I have read your blog for a few months now and your life looks really hard. I cannot imagine doing what you are doing. You seem to be "in the trenches" with all of the shuttling of children and keeping up with their activities and school. I would encourage you to re evaluate your decision and pray and ask God if this is really the life He has for you and your precious children.

I mean no disrespect, but I felt that I had to give my opinion here. It saddens me to see anyone quit homeschooling.

Cindy

Anonymous said...

I forgot to say that if there is anyone out there that is thinking about quitting homeschooling or thinking about starting, I would love to help you in anyway I can. I consider it a priviledge to help any moms that are struggling and share with them what God has shown and done for me and my family. Feel free to email me anytime.

Cindy
colearmy@yahoo.com

Katherine@Raising Five said...

Hi Cindy,

Thanks for your comment today.
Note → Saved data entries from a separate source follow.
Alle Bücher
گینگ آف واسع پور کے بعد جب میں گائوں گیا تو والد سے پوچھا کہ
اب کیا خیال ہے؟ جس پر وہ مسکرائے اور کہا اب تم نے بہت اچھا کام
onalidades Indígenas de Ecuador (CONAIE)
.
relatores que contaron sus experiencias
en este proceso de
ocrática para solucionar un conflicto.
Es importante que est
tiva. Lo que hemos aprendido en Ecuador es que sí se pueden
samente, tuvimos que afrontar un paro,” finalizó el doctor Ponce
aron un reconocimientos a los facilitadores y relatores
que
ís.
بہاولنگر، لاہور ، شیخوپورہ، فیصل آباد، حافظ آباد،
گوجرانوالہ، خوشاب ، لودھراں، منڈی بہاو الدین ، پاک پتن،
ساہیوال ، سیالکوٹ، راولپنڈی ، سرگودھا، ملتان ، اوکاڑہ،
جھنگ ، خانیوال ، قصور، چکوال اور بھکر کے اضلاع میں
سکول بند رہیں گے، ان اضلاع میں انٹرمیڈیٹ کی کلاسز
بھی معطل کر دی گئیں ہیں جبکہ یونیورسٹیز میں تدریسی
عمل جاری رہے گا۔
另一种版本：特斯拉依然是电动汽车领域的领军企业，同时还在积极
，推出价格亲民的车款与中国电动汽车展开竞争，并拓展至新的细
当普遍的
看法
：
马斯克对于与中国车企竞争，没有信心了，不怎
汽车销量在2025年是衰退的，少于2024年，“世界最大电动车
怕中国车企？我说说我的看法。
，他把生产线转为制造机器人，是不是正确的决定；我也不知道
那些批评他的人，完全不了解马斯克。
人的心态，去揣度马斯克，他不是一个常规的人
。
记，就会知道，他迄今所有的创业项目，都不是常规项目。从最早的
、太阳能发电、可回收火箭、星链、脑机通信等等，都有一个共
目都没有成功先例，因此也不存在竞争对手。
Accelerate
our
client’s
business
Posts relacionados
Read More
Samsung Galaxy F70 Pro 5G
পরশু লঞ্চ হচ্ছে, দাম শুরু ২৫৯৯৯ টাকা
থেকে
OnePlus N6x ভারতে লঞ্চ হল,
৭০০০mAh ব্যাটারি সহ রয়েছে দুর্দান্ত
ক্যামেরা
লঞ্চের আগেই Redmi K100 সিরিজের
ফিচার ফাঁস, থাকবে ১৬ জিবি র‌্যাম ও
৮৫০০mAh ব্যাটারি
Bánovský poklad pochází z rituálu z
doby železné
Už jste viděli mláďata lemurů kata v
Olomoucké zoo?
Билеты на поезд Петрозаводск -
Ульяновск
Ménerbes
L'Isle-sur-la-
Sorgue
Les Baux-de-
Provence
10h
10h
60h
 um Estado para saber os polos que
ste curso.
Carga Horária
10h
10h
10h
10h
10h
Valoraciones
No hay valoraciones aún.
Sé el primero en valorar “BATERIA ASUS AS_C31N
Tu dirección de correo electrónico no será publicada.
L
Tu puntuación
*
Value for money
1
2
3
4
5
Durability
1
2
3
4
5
I really appreciate it and I hope there will be some other moms out there who will contact you for help in what can be a fruitful and rewarding journey.

Again, my intention is not to debate methods of schooling, which I like to differentiate from the Deuteronomy call to raise our children to love God and obey His commands. I went to traditional, non-Christian schools, and there was no doubt in my mind growing up that God was real and that I wanted to live my life to serve Him. My sister's kids have been exclusively public schooled, two of whom are in college now, and are wholly devoted Christ-followers. My children have experienced both, and so far they seem to be turning out alright!

I guess what I'm trying to say is that the method is not a guarantee, nor a substitute for a relationship toward our children that reflects Christ.

My point in sharing my experience is to let others know they are not alone, and that help sometimes comes in a form different from what we expect. I also feel we need to support each other's decisions, which are incredibly complex. To take circumstances (the "dirty word" in Christian circles), desires, support systems, personalities, and children's, Mom's, and even a dad's needs into consideration when choosing an option may not sound spiritual, but it is a fact of life. It is also a fact of life that we are not all at the same place, spiritually or in any other way. That's what I love about God. He takes us where we are and can be glorified in spite of our frailties.

Thanks again for your insight. As I suspected when I thought about posting my experience, there would be some who would disagree, and that's okay.

However, since the purpose of my blog is not debate, I will close the comments, although you are free to email me privately, as long as you understand debate is not an option!!

Blessings on your sweet family.

Chris said...

Katherine,
As usual, your graciousness shines through! And again my heart resonates with this post as well. I would love to sit and talk over tea if that were possible. I appreciate your honesty in everything.
Thank you for sharing for those who need this most!